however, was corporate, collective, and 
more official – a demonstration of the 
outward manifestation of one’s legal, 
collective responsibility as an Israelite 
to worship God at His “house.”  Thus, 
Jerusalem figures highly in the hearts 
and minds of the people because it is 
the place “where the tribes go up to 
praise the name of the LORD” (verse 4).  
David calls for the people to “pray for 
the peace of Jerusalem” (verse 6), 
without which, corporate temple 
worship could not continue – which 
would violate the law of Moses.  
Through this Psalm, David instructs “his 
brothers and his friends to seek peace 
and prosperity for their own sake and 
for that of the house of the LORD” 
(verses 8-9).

• **Work task**
Display every row above that contains the word "peace", treating uppercase and lowercase as different.

• **Reply to the task**
the peace of Jerusalem” (verse 6), 
brothers and his friends to seek peace 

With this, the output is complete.